→ **Work request**: Reproduce, character for character, the lines below from the first through the one with "In each of these". Leave pictures out.

# # #

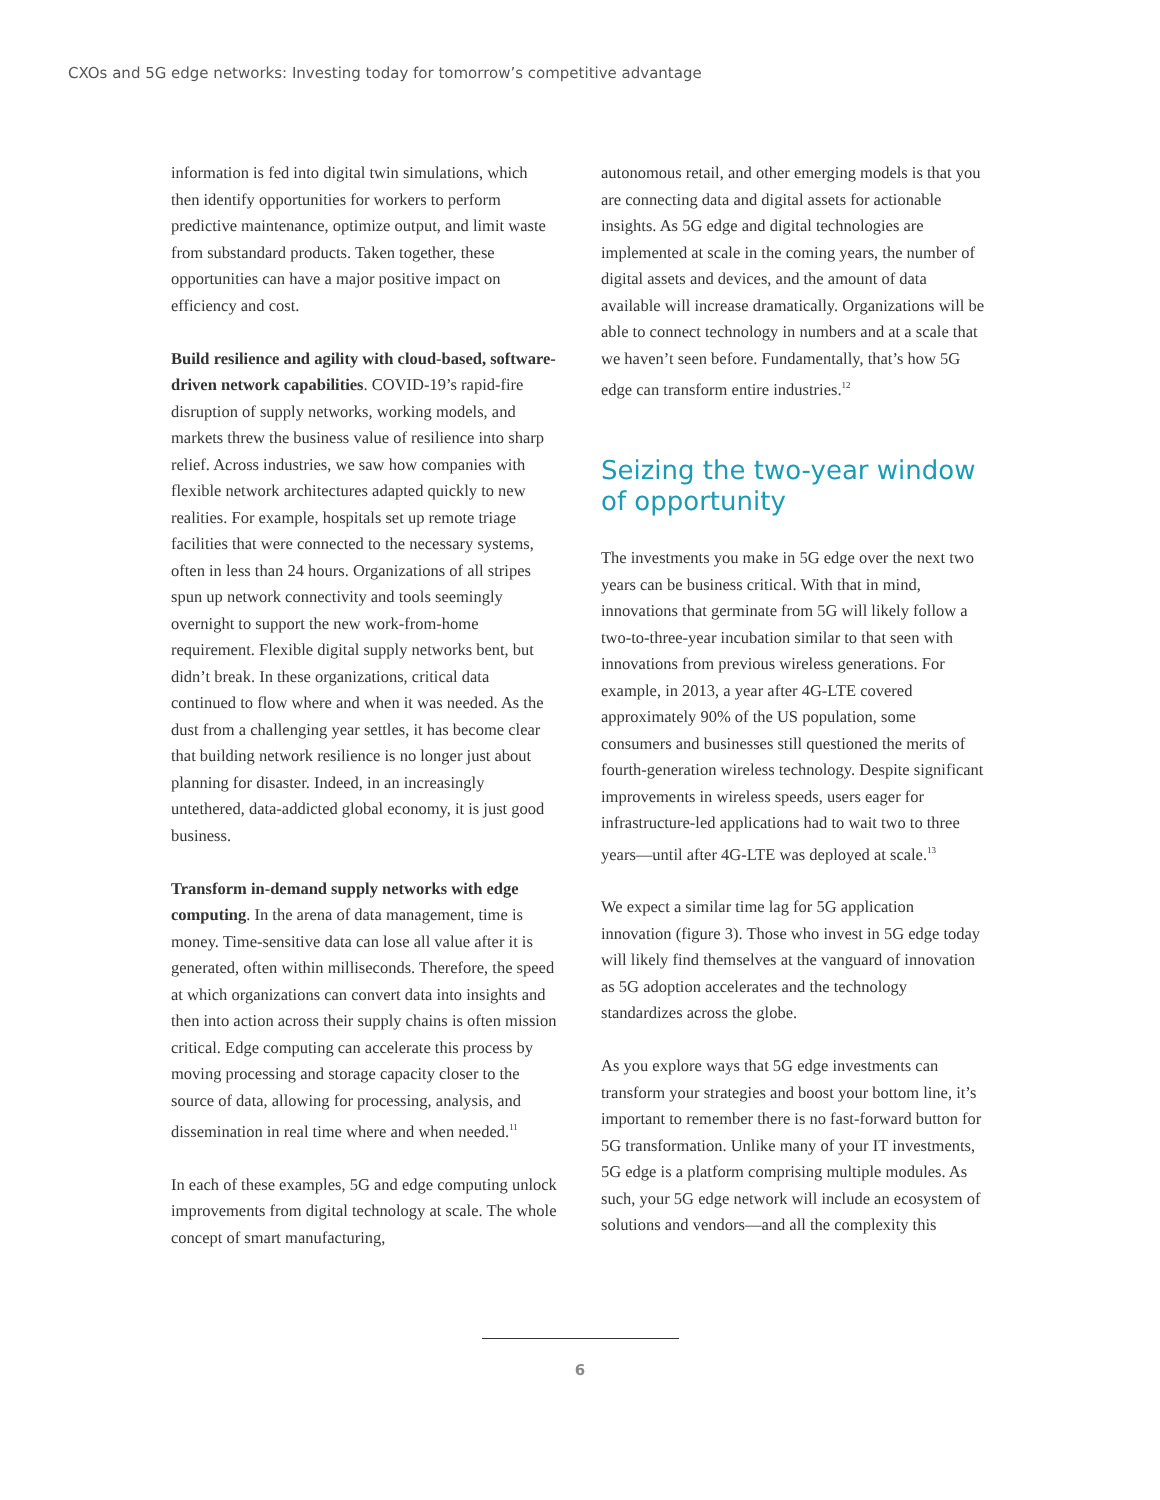CXOs and 5G edge networks: Investing today for tomorrow’s competitive advantage
information is fed into digital twin simulations, which then identify opportunities for workers to perform predictive maintenance, optimize output, and limit waste from substandard products. Taken together, these opportunities can have a major positive impact on efficiency and cost.
Build resilience and agility with cloud-based, software-driven network capabilities. COVID-19’s rapid-fire disruption of supply networks, working models, and markets threw the business value of resilience into sharp relief. Across industries, we saw how companies with flexible network architectures adapted quickly to new realities. For example, hospitals set up remote triage facilities that were connected to the necessary systems, often in less than 24 hours. Organizations of all stripes spun up network connectivity and tools seemingly overnight to support the new work-from-home requirement. Flexible digital supply networks bent, but didn’t break. In these organizations, critical data continued to flow where and when it was needed. As the dust from a challenging year settles, it has become clear that building network resilience is no longer just about planning for disaster. Indeed, in an increasingly untethered, data-addicted global economy, it is just good business.
Transform in-demand supply networks with edge computing. In the arena of data management, time is money. Time-sensitive data can lose all value after it is generated, often within milliseconds. Therefore, the speed at which organizations can convert data into insights and then into action across their supply chains is often mission critical. Edge computing can accelerate this process by moving processing and storage capacity closer to the source of data, allowing for processing, analysis, and dissemination in real time where and when needed.<sup>11</sup>
In each of these examples, 5G and edge computing unlock improvements from digital technology at scale. The whole concept of smart manufacturing,
autonomous retail, and other emerging models is that you are connecting data and digital assets for actionable insights. As 5G edge and digital technologies are implemented at scale in the coming years, the number of digital assets and devices, and the amount of data available will increase dramatically. Organizations will be able to connect technology in numbers and at a scale that we haven’t seen before. Fundamentally, that’s how 5G edge can transform entire industries.<sup>12</sup>
Seizing the two-year window of opportunity
The investments you make in 5G edge over the next two years can be business critical. With that in mind, innovations that germinate from 5G will likely follow a two-to-three-year incubation similar to that seen with innovations from previous wireless generations. For example, in 2013, a year after 4G-LTE covered approximately 90% of the US population, some consumers and businesses still questioned the merits of fourth-generation wireless technology. Despite significant improvements in wireless speeds, users eager for infrastructure-led applications had to wait two to three years—until after 4G-LTE was deployed at scale.<sup>13</sup>
We expect a similar time lag for 5G application innovation (figure 3). Those who invest in 5G edge today will likely find themselves at the vanguard of innovation as 5G adoption accelerates and the technology standardizes across the globe.
As you explore ways that 5G edge investments can transform your strategies and boost your bottom line, it’s important to remember there is no fast-forward button for 5G transformation. Unlike many of your IT investments, 5G edge is a platform comprising multiple modules. As such, your 5G edge network will include an ecosystem of solutions and vendors—and all the complexity this
6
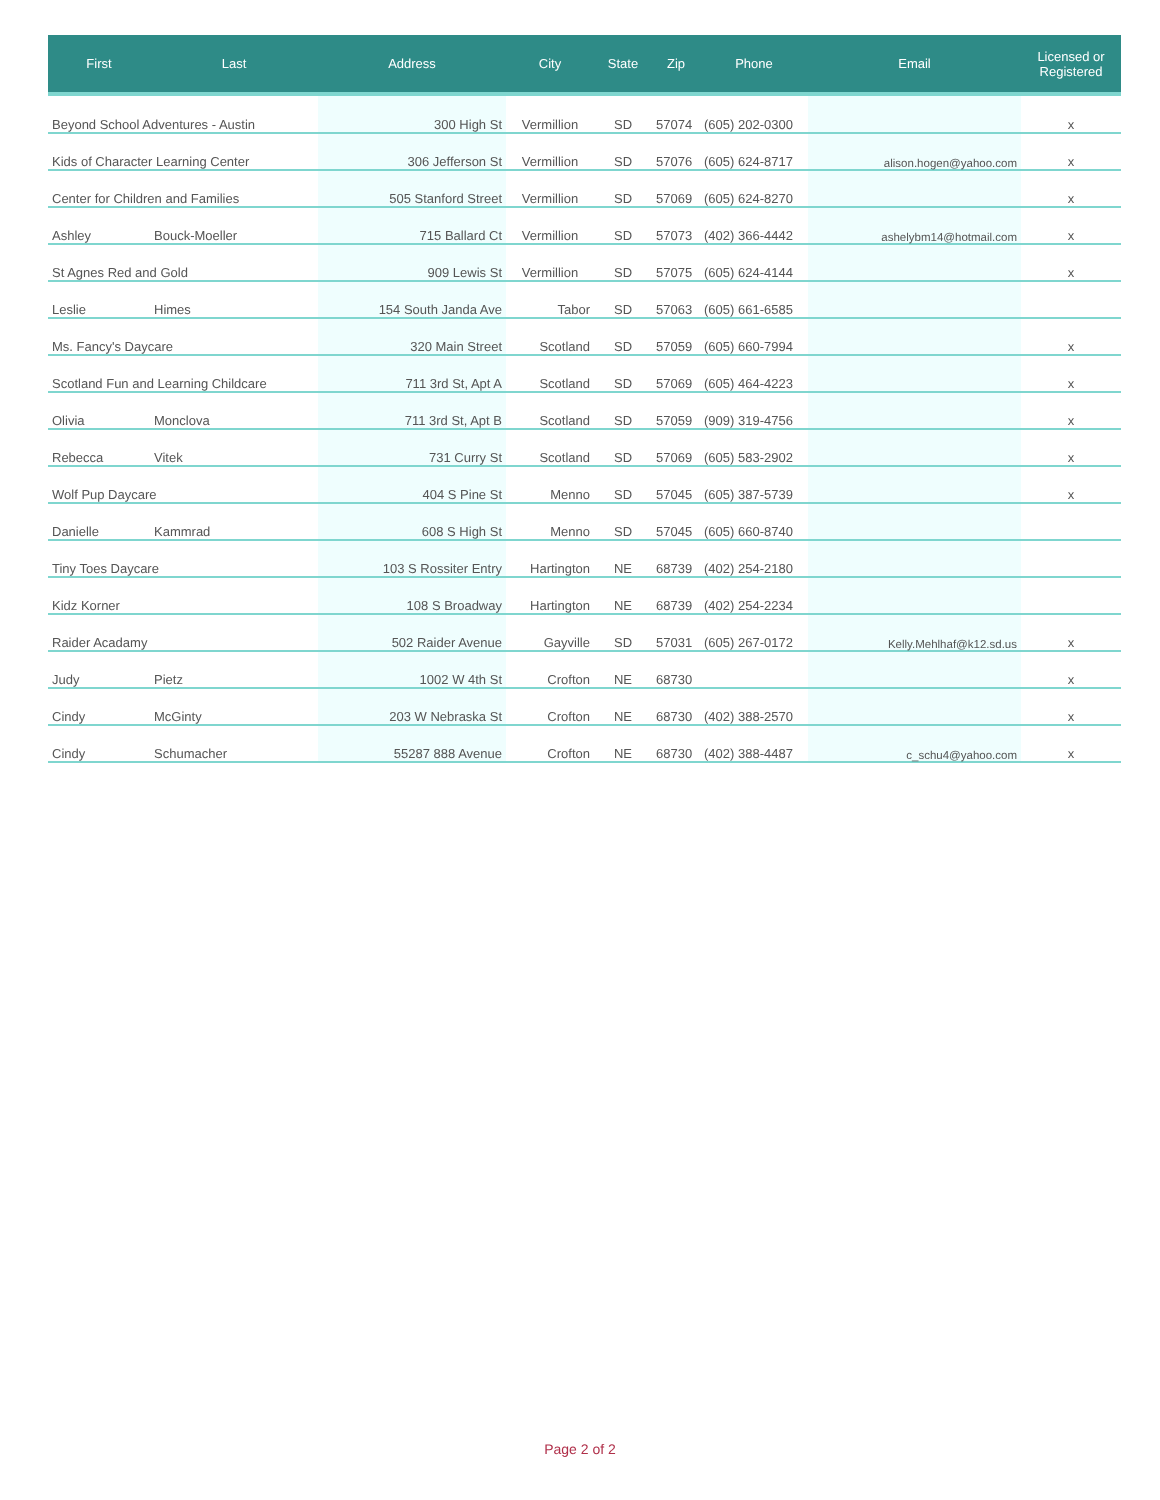| First | Last | Address | City | State | Zip | Phone | Email | Licensed or Registered |
| --- | --- | --- | --- | --- | --- | --- | --- | --- |
| Beyond School Adventures - Austin | | 300 High St | Vermillion | SD | 57074 | (605) 202-0300 | | x |
| Kids of Character Learning Center | | 306 Jefferson St | Vermillion | SD | 57076 | (605) 624-8717 | alison.hogen@yahoo.com | x |
| Center for Children and Families | | 505 Stanford Street | Vermillion | SD | 57069 | (605) 624-8270 | | x |
| Ashley | Bouck-Moeller | 715 Ballard Ct | Vermillion | SD | 57073 | (402) 366-4442 | ashelybm14@hotmail.com | x |
| St Agnes Red and Gold | | 909 Lewis St | Vermillion | SD | 57075 | (605) 624-4144 | | x |
| Leslie | Himes | 154 South Janda Ave | Tabor | SD | 57063 | (605) 661-6585 | | |
| Ms. Fancy's Daycare | | 320 Main Street | Scotland | SD | 57059 | (605) 660-7994 | | x |
| Scotland Fun and Learning Childcare | | 711 3rd St, Apt A | Scotland | SD | 57069 | (605) 464-4223 | | x |
| Olivia | Monclova | 711 3rd St, Apt B | Scotland | SD | 57059 | (909) 319-4756 | | x |
| Rebecca | Vitek | 731 Curry St | Scotland | SD | 57069 | (605) 583-2902 | | x |
| Wolf Pup Daycare | | 404 S Pine St | Menno | SD | 57045 | (605) 387-5739 | | x |
| Danielle | Kammrad | 608 S High St | Menno | SD | 57045 | (605) 660-8740 | | |
| Tiny Toes Daycare | | 103 S Rossiter Entry | Hartington | NE | 68739 | (402) 254-2180 | | |
| Kidz Korner | | 108 S Broadway | Hartington | NE | 68739 | (402) 254-2234 | | |
| Raider Acadamy | | 502 Raider Avenue | Gayville | SD | 57031 | (605) 267-0172 | Kelly.Mehlhaf@k12.sd.us | x |
| Judy | Pietz | 1002 W 4th St | Crofton | NE | 68730 | | | x |
| Cindy | McGinty | 203 W Nebraska St | Crofton | NE | 68730 | (402) 388-2570 | | x |
| Cindy | Schumacher | 55287 888 Avenue | Crofton | NE | 68730 | (402) 388-4487 | c_schu4@yahoo.com | x |
Page 2 of 2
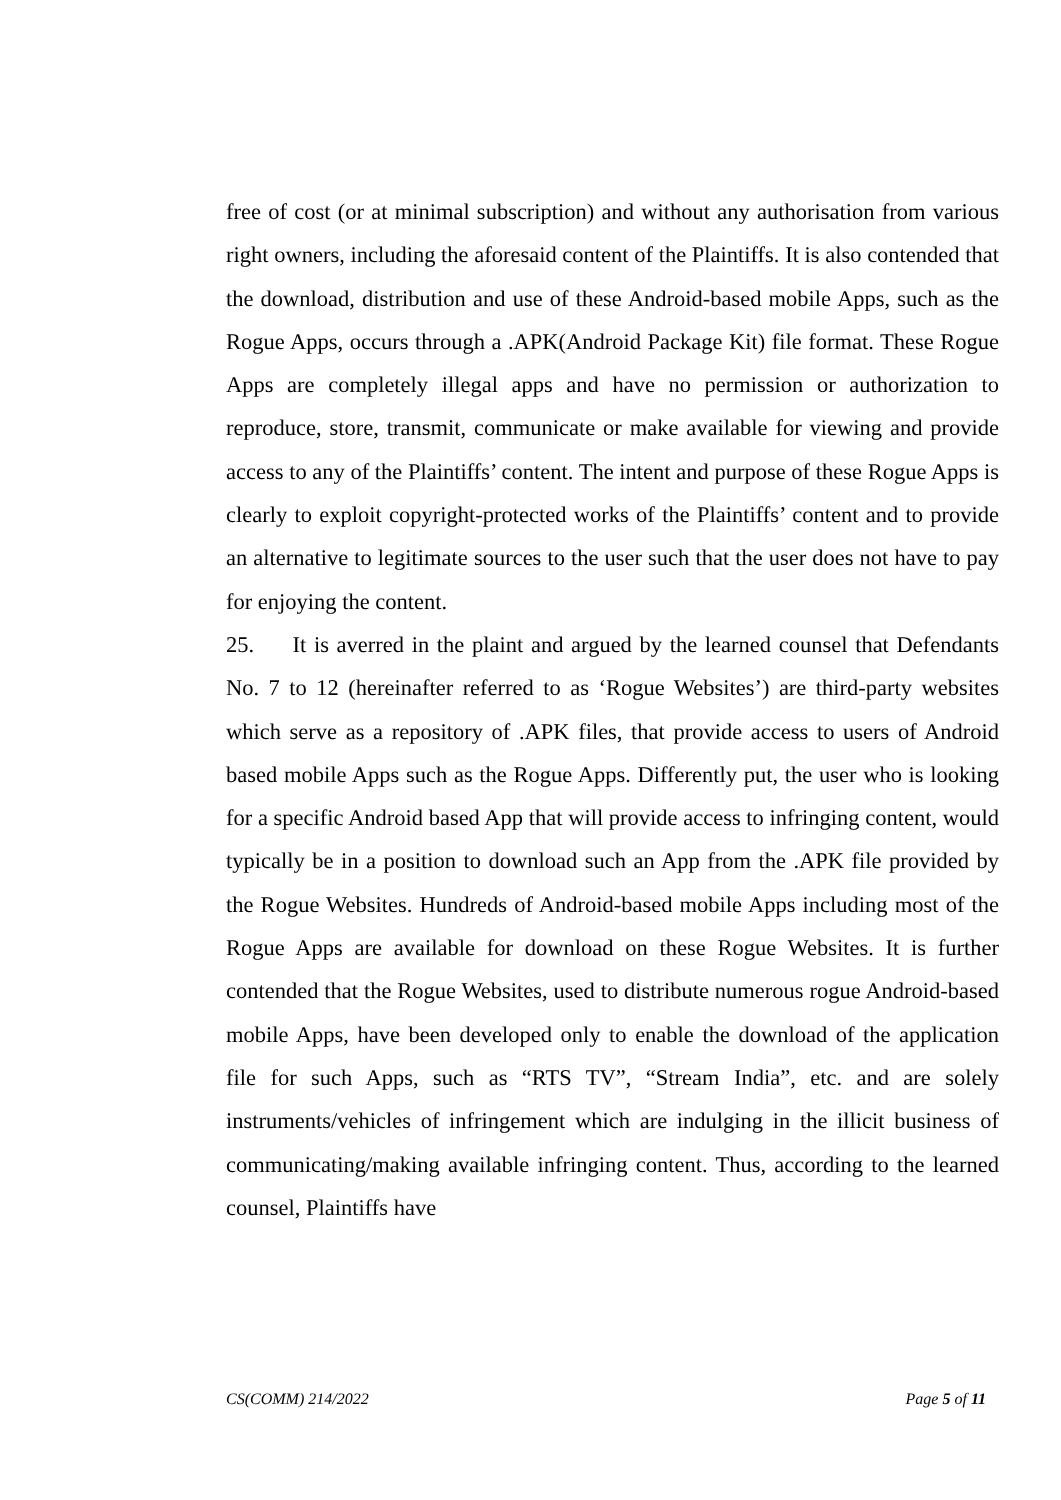free of cost (or at minimal subscription) and without any authorisation from various right owners, including the aforesaid content of the Plaintiffs. It is also contended that the download, distribution and use of these Android-based mobile Apps, such as the Rogue Apps, occurs through a .APK(Android Package Kit) file format. These Rogue Apps are completely illegal apps and have no permission or authorization to reproduce, store, transmit, communicate or make available for viewing and provide access to any of the Plaintiffs’ content. The intent and purpose of these Rogue Apps is clearly to exploit copyright-protected works of the Plaintiffs’ content and to provide an alternative to legitimate sources to the user such that the user does not have to pay for enjoying the content.
25. It is averred in the plaint and argued by the learned counsel that Defendants No. 7 to 12 (hereinafter referred to as ‘Rogue Websites’) are third-party websites which serve as a repository of .APK files, that provide access to users of Android based mobile Apps such as the Rogue Apps. Differently put, the user who is looking for a specific Android based App that will provide access to infringing content, would typically be in a position to download such an App from the .APK file provided by the Rogue Websites. Hundreds of Android-based mobile Apps including most of the Rogue Apps are available for download on these Rogue Websites. It is further contended that the Rogue Websites, used to distribute numerous rogue Android-based mobile Apps, have been developed only to enable the download of the application file for such Apps, such as “RTS TV”, “Stream India”, etc. and are solely instruments/vehicles of infringement which are indulging in the illicit business of communicating/making available infringing content. Thus, according to the learned counsel, Plaintiffs have
CS(COMM) 214/2022 Page 5 of 11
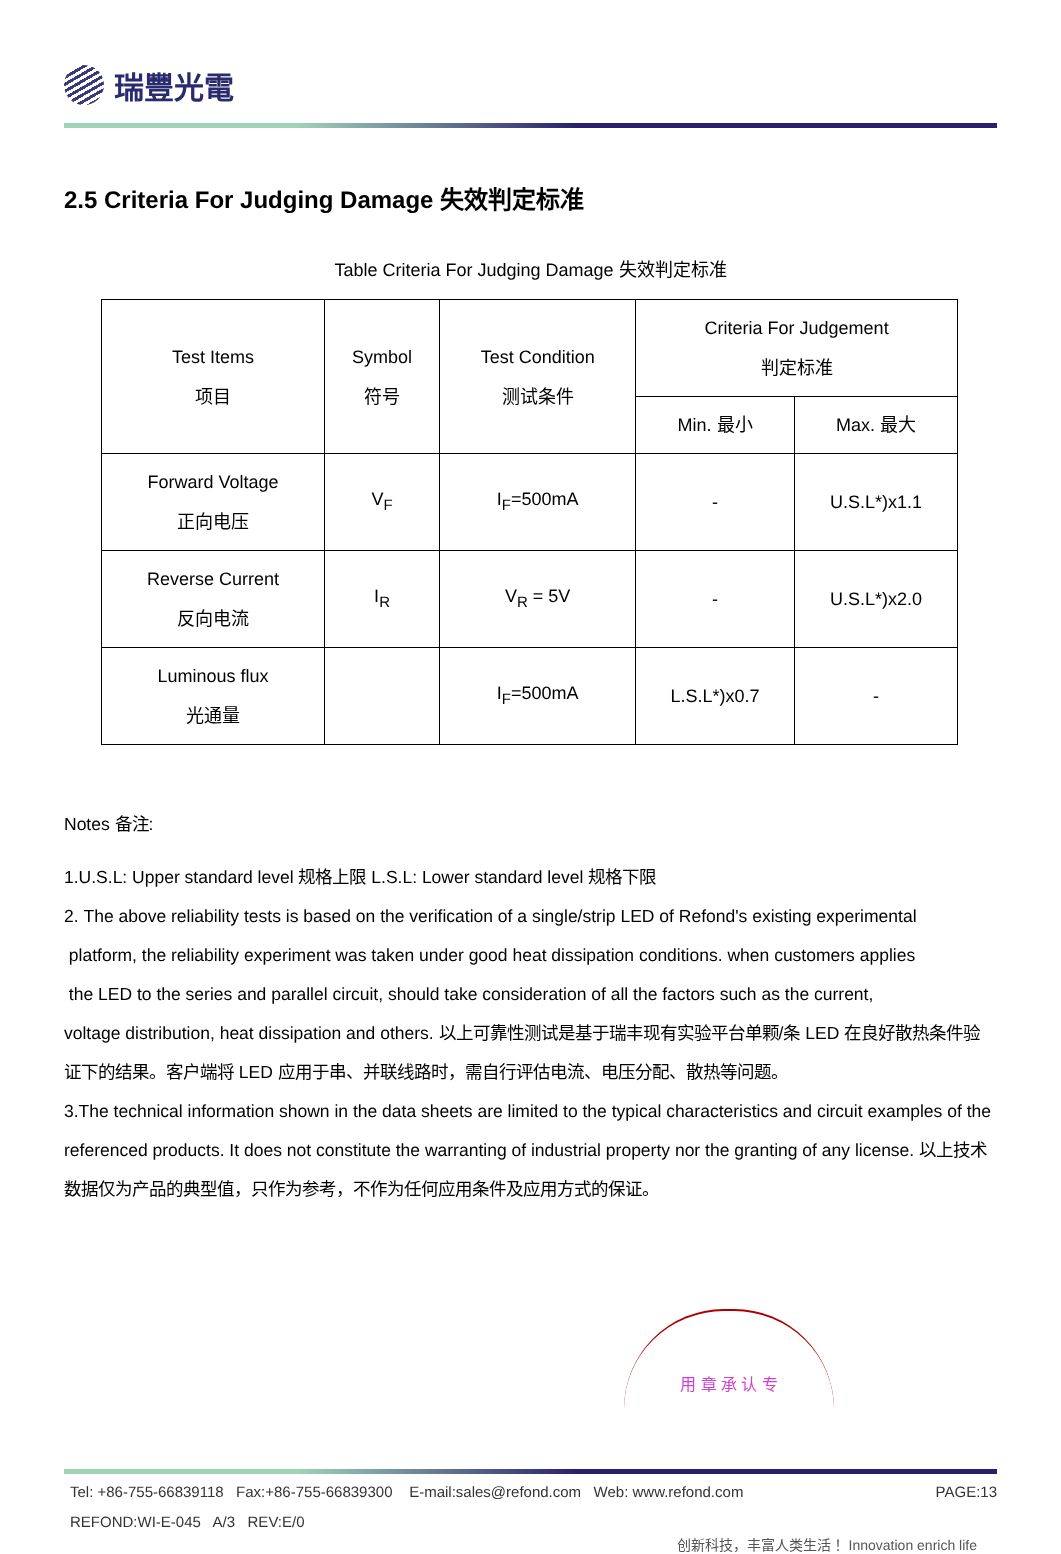瑞豐光電
2.5 Criteria For Judging Damage 失效判定标准
Table Criteria For Judging Damage 失效判定标准
| Test Items 项目 | Symbol 符号 | Test Condition 测试条件 | Criteria For Judgement 判定标准 | |
| --- | --- | --- | --- | --- |
| | | | Min. 最小 | Max. 最大 |
| Forward Voltage 正向电压 | V<sub>F</sub> | I<sub>F</sub>=500mA | - | U.S.L*)x1.1 |
| Reverse Current 反向电流 | I<sub>R</sub> | V<sub>R</sub> = 5V | - | U.S.L*)x2.0 |
| Luminous flux 光通量 | | I<sub>F</sub>=500mA | L.S.L*)x0.7 | - |
Notes 备注:
1.U.S.L: Upper standard level 规格上限 L.S.L: Lower standard level 规格下限
2. The above reliability tests is based on the verification of a single/strip LED of Refond's existing experimental
platform, the reliability experiment was taken under good heat dissipation conditions. when customers applies
the LED to the series and parallel circuit, should take consideration of all the factors such as the current,
voltage distribution, heat dissipation and others. 以上可靠性测试是基于瑞丰现有实验平台单颗/条 LED 在良好散热条件验证下的结果。客户端将 LED 应用于串、并联线路时，需自行评估电流、电压分配、散热等问题。
3.The technical information shown in the data sheets are limited to the typical characteristics and circuit examples of the referenced products. It does not constitute the warranting of industrial property nor the granting of any license. 以上技术数据仅为产品的典型值，只作为参考，不作为任何应用条件及应用方式的保证。
用 章 承 认 专
Tel: +86-755-66839118 Fax:+86-755-66839300 E-mail:sales@refond.com Web: www.refond.com PAGE:13
REFOND:WI-E-045 A/3 REV:E/0
创新科技，丰富人类生活！ Innovation enrich life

# # #

→ **Result below**:
CXOs and 5G edge networks: Investing today for tomorrow’s competitive advantage
information is fed into digital twin simulations, which then identify opportunities for workers to perform predictive maintenance, optimize output, and limit waste from substandard products. Taken together, these opportunities can have a major positive impact on efficiency and cost.
Build resilience and agility with cloud-based, software-driven network capabilities. COVID-19’s rapid-fire disruption of supply networks, working models, and markets threw the business value of resilience into sharp relief. Across industries, we saw how companies with flexible network architectures adapted quickly to new realities. For example, hospitals set up remote triage facilities that were connected to the necessary systems, often in less than 24 hours. Organizations of all stripes spun up network connectivity and tools seemingly overnight to support the new work-from-home requirement. Flexible digital supply networks bent, but didn’t break. In these organizations, critical data continued to flow where and when it was needed. As the dust from a challenging year settles, it has become clear that building network resilience is no longer just about planning for disaster. Indeed, in an increasingly untethered, data-addicted global economy, it is just good business.
Transform in-demand supply networks with edge computing. In the arena of data management, time is money. Time-sensitive data can lose all value after it is generated, often within milliseconds. Therefore, the speed at which organizations can convert data into insights and then into action across their supply chains is often mission critical. Edge computing can accelerate this process by moving processing and storage capacity closer to the source of data, allowing for processing, analysis, and dissemination in real time where and when needed.<sup>11</sup>
In each of these examples, 5G and edge computing unlock improvements from digital technology at scale. The whole concept of smart manufacturing,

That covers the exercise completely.